Schritt-Tempo statt Fahrverbot am Schwertberger Radweg
SCHWERTBERG. Bürgermeister Max Oberleitner freut sich, dass letzte Woche der Baustart für die Verlängerung des Radweges an der B3c in Furth Richtung Gärtnerei Langeder erfolgte.

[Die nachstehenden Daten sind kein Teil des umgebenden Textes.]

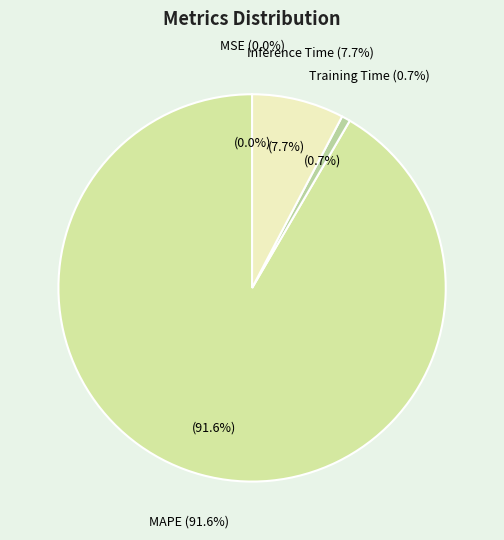

Do Training Time and MAPE together represent more than half of the pie?

Yes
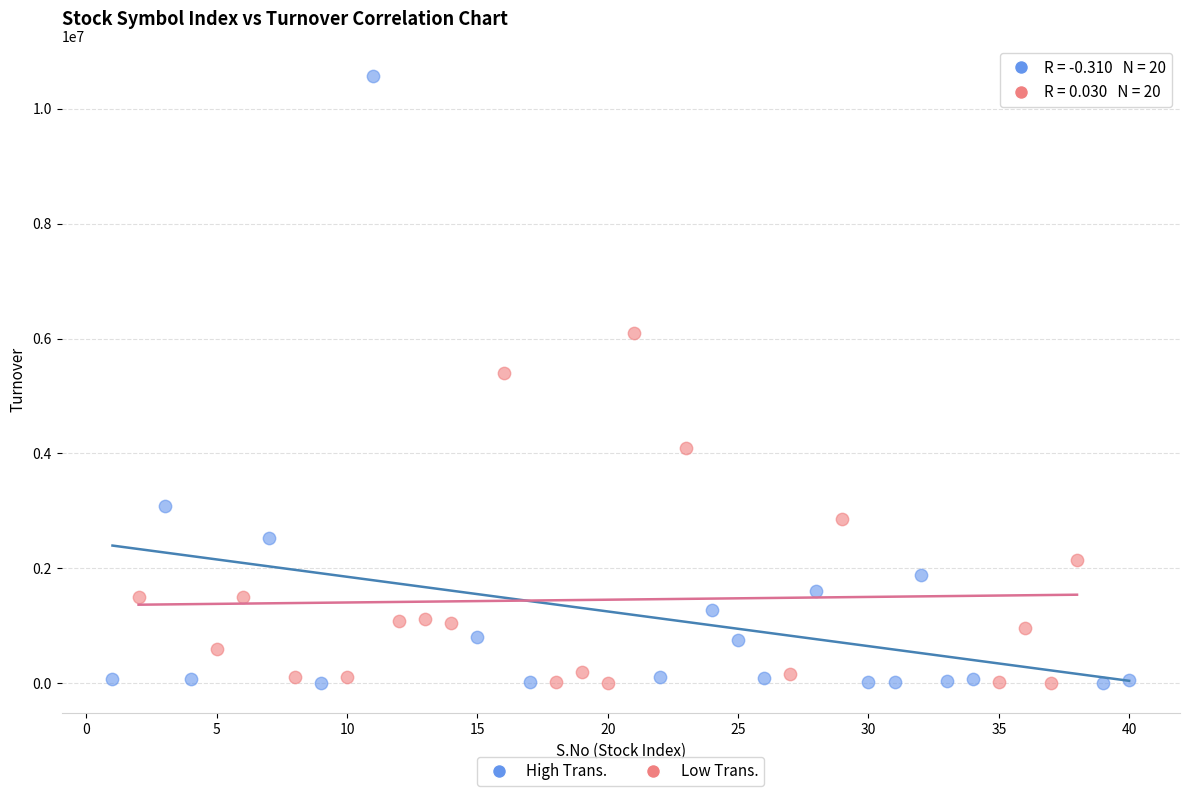

Which series has the largest Y range (max minus min)?

High Trans.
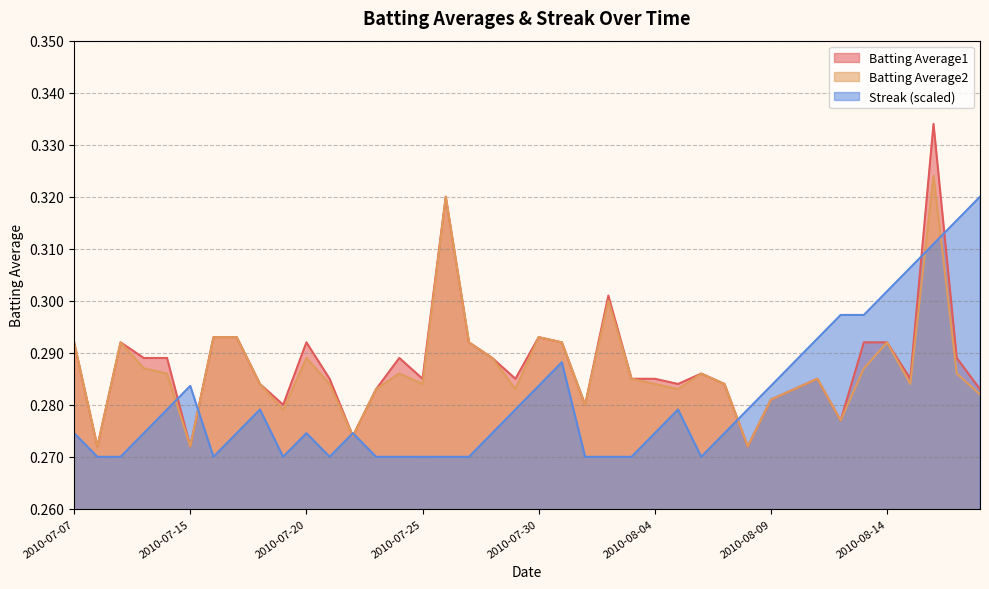

Rank the series at 2010-07-26 from lowest to highest value.

Streak, Batting Average1, Batting Average2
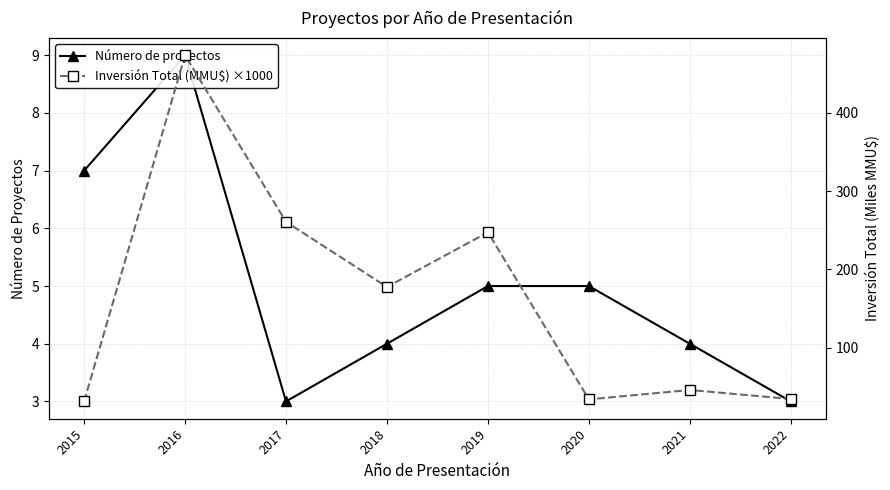

How many values in the Inversión Total (MMU$) ×1000 series exceed 177?

4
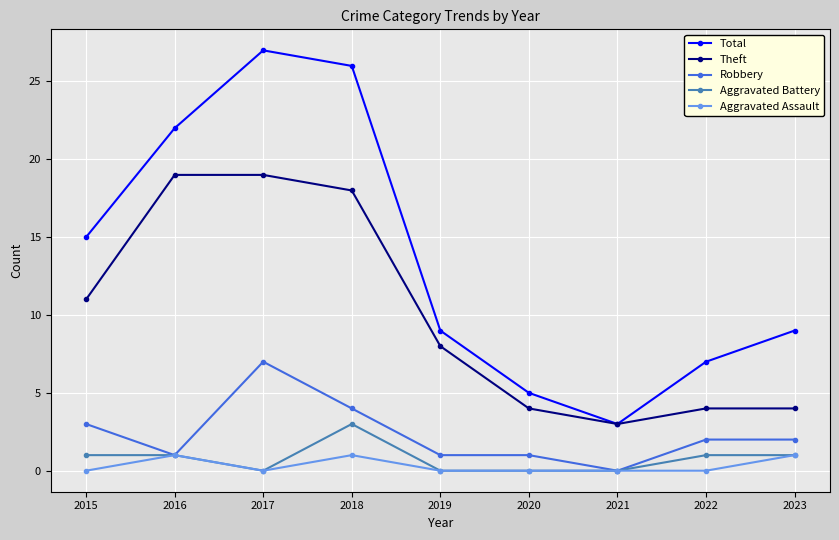

How many values in the Theft series are below 8?

4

Somit können bald alle Schulkinder bzw. Lehrlinge und Arbeitnehmer des Technologie-Park Furths sicher zur Haltestelle Aisthofen gelangen. Erst 2017 wurde mit dem ersten Teil des Radweges in Furth begonnen. Das jetzige 240 Meter lange Baulos ist etwas aufwendiger. Die Fertigbetonwände der Einfriedung der Gärtnerei Langeder und eines Einfamilienhauses müssen um einen Meter zurückversetzt werden, damit der neue Geh- und Radweg mit Grünstreifen noch entlang der B3c Platz findet.
Konsens beim Radweg
Mittlerweile gelassen nimmt der Bürgermeister auch die im Sommer geäußerte SPÖ-Kritik am Fahrverbot für Mopeds und Radler über den Steg in den Park. „Diese Kritik hätte man in einem persönlichen Gespräch leicht ausräumen können, statt das Radweg-Projekt zu verunglimpfen“, so Oberleitner, der stets um einen Konsens und Zusammenarbeit in der Gemeinde bemüht ist. „Ich habe die 'alte' Fahrverbotstafel entfernen lassen und 'Schritt-Tempo' verordnet – was nichts anderes bedeutet, dass man als Radfahrer auf Fußgänger oder entgegenkommende Radler Rücksicht nehmen muss“, betont der Bürgermeister. Aufgrund der zu geringen Breite darf der Steg nicht beidseitig als Radweg ausgewiesen werden. Bei der nächsten Sanierung soll der Steg jedenfalls verbreitert werden.
Der ÖAMTC begutachtete ebenfalls die neue R30-Radwegverbindung durch Schwertberg und konnte von mir beim Dachsbergsteg zur Errichtung eines Rad-Stützpunktes bewegt werden, der noch heuer für den Spät-Herbst vorgesehen ist.